However, Southeast Asia also sees the highest rates of mangrove loss globally, often due to direct human threats like agricultural expansion in countries like Myanmar and Indonesia. More recently, extreme climate events have become the largest cause of mangrove loss in some regions.

According to Friess, it has been hard to disentangle the often subtle and gradual impacts of climate change from some of the more immediate threats to mangroves. The study therefore synthesises existing research to isolate climate change impacts. The findings can be used to improve mangrove management based on the projected impacts.

Climate change poses multi-fold threats to mangroves

Mangroves tend to be located in intertidal zones, which are areas above water level at low tide and submerged at high tide. This puts them on the front lines of climate impacts such as sea-level rise and tropical cyclones. 

While mangroves forests have largely been able to adapt to sea-level rise, a 2°C warming scenario would lead to much higher rise — as much as 87cm by 2100 — threatening to inundate entire ecosystems. With hard infrastructure along the coast such as homes and roads, mangroves may not be able to migrate inland to ‘escape’ rising waters.

Strong winds, high-energy waves, and floods associated with cyclones also threaten mangrove survivability. Approximately half of the world’s mangrove forests are located in cyclone-prone areas.

Climate change impacts on mangroves

How different climate change impacts will impact mangroves under 2.0°C warming. Figure: Friess et al.

To ensure the long-term protection of mangroves, the study suggests identifying and prioritising the most resilient mangrove ecosystems for conservation, some of which can be found in Singapore.

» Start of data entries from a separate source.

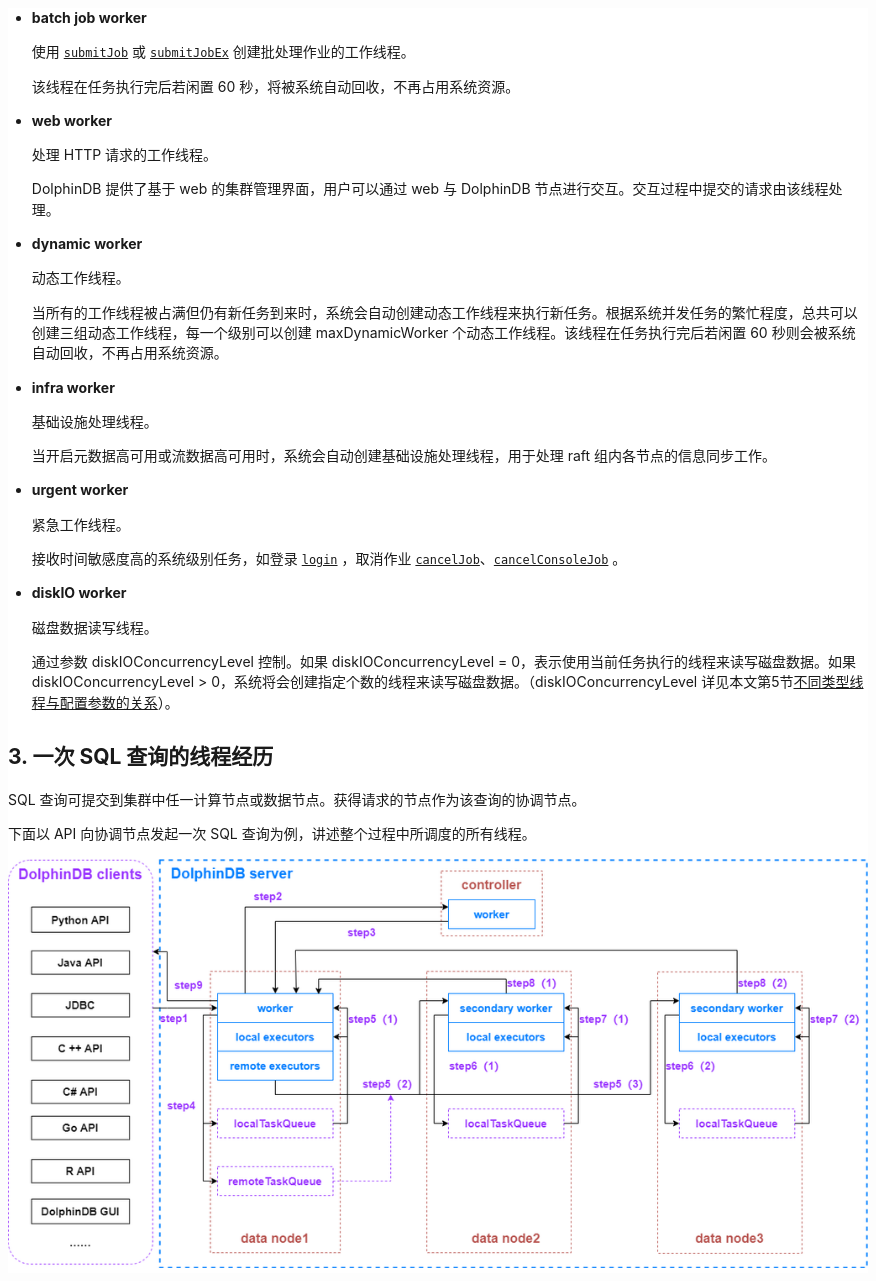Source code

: * **batch job worker**

  使用 [`submitJob`](https://www.dolphindb.cn/cn/help/FunctionsandCommands/FunctionReferences/s/submitJob.html) 或 [`submitJobEx`](https://www.dolphindb.cn/cn/help/FunctionsandCommands/FunctionReferences/s/submitJobEx.html) 创建批处理作业的工作线程。
  
  该线程在任务执行完后若闲置 60 秒，将被系统自动回收，不再占用系统资源。

* **web worker**

  处理 HTTP 请求的工作线程。
  
  DolphinDB 提供了基于 web 的集群管理界面，用户可以通过 web 与 DolphinDB 节点进行交互。交互过程中提交的请求由该线程处理。

* **dynamic worker**

  动态工作线程。
  
  当所有的工作线程被占满但仍有新任务到来时，系统会自动创建动态工作线程来执行新任务。根据系统并发任务的繁忙程度，总共可以创建三组动态工作线程，每一个级别可以创建 maxDynamicWorker 个动态工作线程。该线程在任务执行完后若闲置 60 秒则会被系统自动回收，不再占用系统资源。

* **infra worker**

  基础设施处理线程。
  
  当开启元数据高可用或流数据高可用时，系统会自动创建基础设施处理线程，用于处理 raft 组内各节点的信息同步工作。

* **urgent worker**

  紧急工作线程。
  
  接收时间敏感度高的系统级别任务，如登录 [`login`](https://www.dolphindb.cn/cn/help/200/FunctionsandCommands/CommandsReferences/l/login.html) ，取消作业 [`cancelJob`](https://www.dolphindb.cn/cn/help/FunctionsandCommands/CommandsReferences/c/cancelJob.html)、[`cancelConsoleJob`](https://www.dolphindb.cn/cn/help/FunctionsandCommands/CommandsReferences/c/cancelConsoleJob.html) 。

* **diskIO worker**

  磁盘数据读写线程。
  
  通过参数 diskIOConcurrencyLevel 控制。如果 diskIOConcurrencyLevel = 0，表示使用当前任务执行的线程来读写磁盘数据。如果 diskIOConcurrencyLevel > 0，系统将会创建指定个数的线程来读写磁盘数据。（diskIOConcurrencyLevel 详见本文第5节[不同类型线程与配置参数的关系](#5-不同类型线程与配置参数的关系)）。

## 3. 一次 SQL 查询的线程经历

SQL 查询可提交到集群中任一计算节点或数据节点。获得请求的节点作为该查询的协调节点。

下面以 API 向协调节点发起一次 SQL 查询为例，讲述整个过程中所调度的所有线程。

![01.thread_model_SQL](./images/thread_model_SQL/01.thread_model_SQL.png)
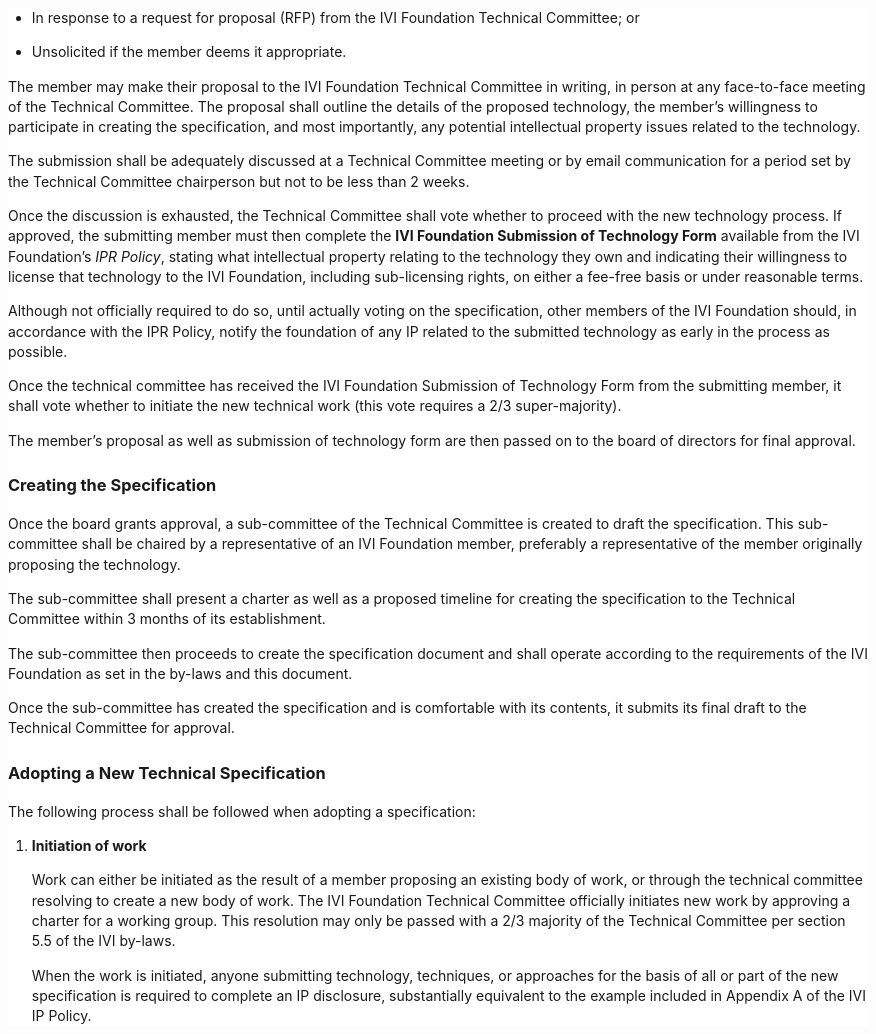 - In response to a request for proposal (RFP) from the IVI Foundation Technical Committee; or

- Unsolicited if the member deems it appropriate.

The member may make their proposal to the IVI Foundation Technical Committee in writing, in person at any face-to-face meeting of the Technical Committee. The proposal shall outline the details of the proposed technology, the member’s willingness to participate in creating the specification, and most importantly, any potential intellectual property issues related to the technology.

The submission shall be adequately discussed at a Technical Committee meeting or by email communication for a period set by the Technical Committee chairperson but not to be less than 2 weeks.

Once the discussion is exhausted, the Technical Committee shall vote whether to proceed with the new technology process. If approved, the submitting member must then complete the **IVI Foundation Submission of Technology Form** available from the IVI Foundation’s *IPR Policy*, stating what intellectual property relating to the technology they own and indicating their willingness to license that technology to the IVI Foundation, including sub-licensing rights, on either a fee-free basis or under reasonable terms.

Although not officially required to do so, until actually voting on the specification, other members of the IVI Foundation should, in accordance with the IPR Policy, notify the foundation of any IP related to the submitted technology as early in the process as possible.

Once the technical committee has received the IVI Foundation Submission of Technology Form from the submitting member, it shall vote whether to initiate the new technical work (this vote requires a 2/3 super-majority).

The member’s proposal as well as submission of technology form are then passed on to the board of directors for final approval.

### Creating the Specification

Once the board grants approval, a sub-committee of the Technical Committee is created to draft the specification. This sub-committee shall be chaired by a representative of an IVI Foundation member, preferably a representative of the member originally proposing the technology.

The sub-committee shall present a charter as well as a proposed timeline for creating the specification to the Technical Committee within 3 months of its establishment.

The sub-committee then proceeds to create the specification document and shall operate according to the requirements of the IVI Foundation as set in the by-laws and this document.

Once the sub-committee has created the specification and is comfortable with its contents, it submits its final draft to the Technical Committee for approval.

### Adopting a New Technical Specification

The following process shall be followed when adopting a specification:

1. **Initiation of work**

    Work can either be initiated as the result of a member proposing an existing body of work, or through the technical committee resolving to create a new body of work. The IVI Foundation Technical Committee officially initiates new work by approving a charter for a working group. This resolution may only be passed with a 2/3 majority of the Technical Committee per section 5.5 of the IVI by-laws.

    When the work is initiated, anyone submitting technology, techniques, or approaches for the basis of all or part of the new specification is required to complete an IP disclosure, substantially equivalent to the example included in Appendix A of the IVI IP Policy.
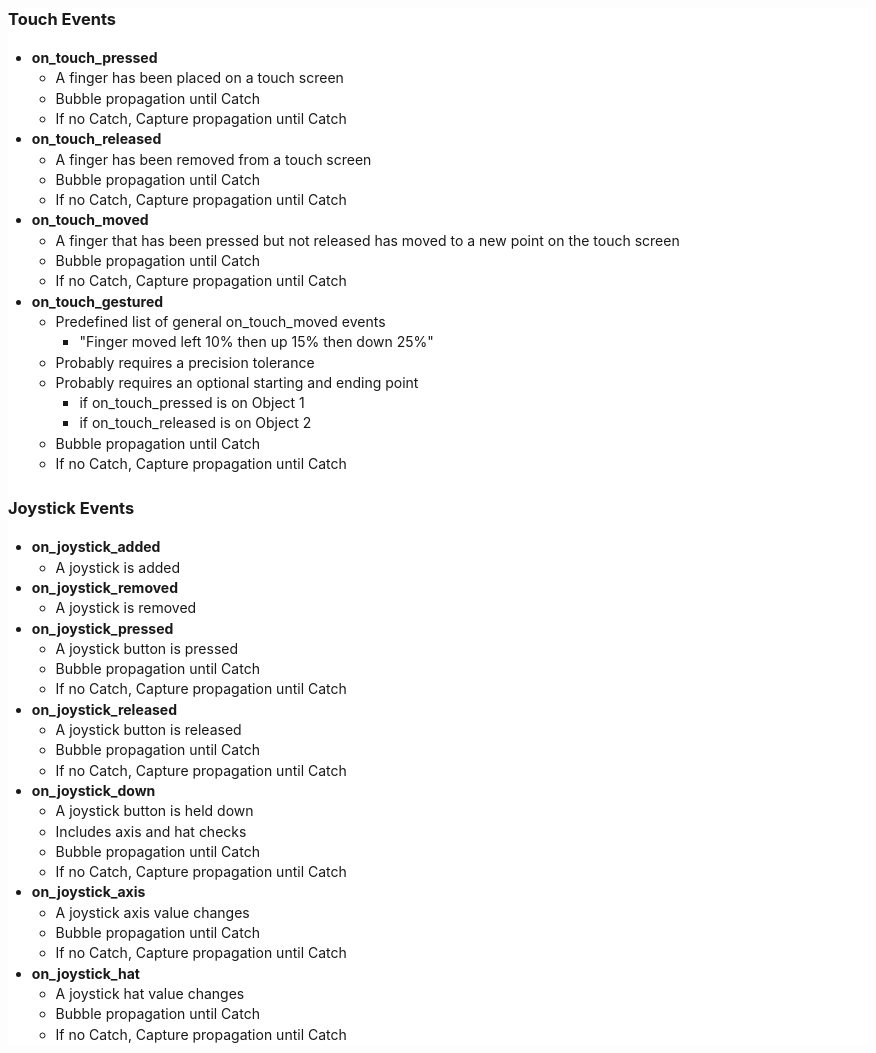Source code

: 
### Touch Events

* **on_touch_pressed**
    * A finger has been placed on a touch screen
    * Bubble propagation until Catch
    * If no Catch, Capture propagation until Catch
* **on_touch_released**
    * A finger has been removed from a touch screen
    * Bubble propagation until Catch
    * If no Catch, Capture propagation until Catch
* **on_touch_moved**
    * A finger that has been pressed but not released has moved to a new point on the touch screen
    * Bubble propagation until Catch
    * If no Catch, Capture propagation until Catch
* **on_touch_gestured**
    * Predefined list of general on_touch_moved events
        * "Finger moved left 10% then up 15% then down 25%"
    * Probably requires a precision tolerance
    * Probably requires an optional starting and ending point
        * if on_touch_pressed is on Object 1
        * if on_touch_released is on Object 2
    * Bubble propagation until Catch
    * If no Catch, Capture propagation until Catch


### Joystick Events

* **on_joystick_added**
    * A joystick is added
* **on_joystick_removed**
    * A joystick is removed
* **on_joystick_pressed**
    * A joystick button is pressed
    * Bubble propagation until Catch
    * If no Catch, Capture propagation until Catch
* **on_joystick_released**
    * A joystick button is released
    * Bubble propagation until Catch
    * If no Catch, Capture propagation until Catch
* **on_joystick_down**
    * A joystick button is held down
    * Includes axis and hat checks
    * Bubble propagation until Catch
    * If no Catch, Capture propagation until Catch
* **on_joystick_axis**
    * A joystick axis value changes
    * Bubble propagation until Catch
    * If no Catch, Capture propagation until Catch
* **on_joystick_hat**
    * A joystick hat value changes
    * Bubble propagation until Catch
    * If no Catch, Capture propagation until Catch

Restoration — returning a habitat to the most natural condition — is also highlighted as a key strategy. Projects should be designed “with a range of climate change impacts in mind”, said the study. For example, more tolerant mangrove species can be selected for cyclone-prone areas.

Not all negative

Despite “overwhelmingly negative” predictions, the study also identifies potential positive impacts of climate change on mangroves. For instance, higher carbon dioxide levels have been shown to enhance mangrove growth and productivity. 

Mangroves may also expand towards the poles where temperatures tend to be cooler, therefore escaping the worse effects of global warming. 

However, these are contingent on the specific geographical location, physical settings, and mangrove species in each ecoystem. 

“It is important to communicate that the exact impacts can be nuanced,” the study said. “The potential impacts of climate change on mangroves will be both positive and negative.”

The researchers hope that the study raises the profile of mangroves within climate change policy discussions. 

“We also hope that it shows a path forward in how we can manage these dynamic ecosystems in a changing climate,” Friess said.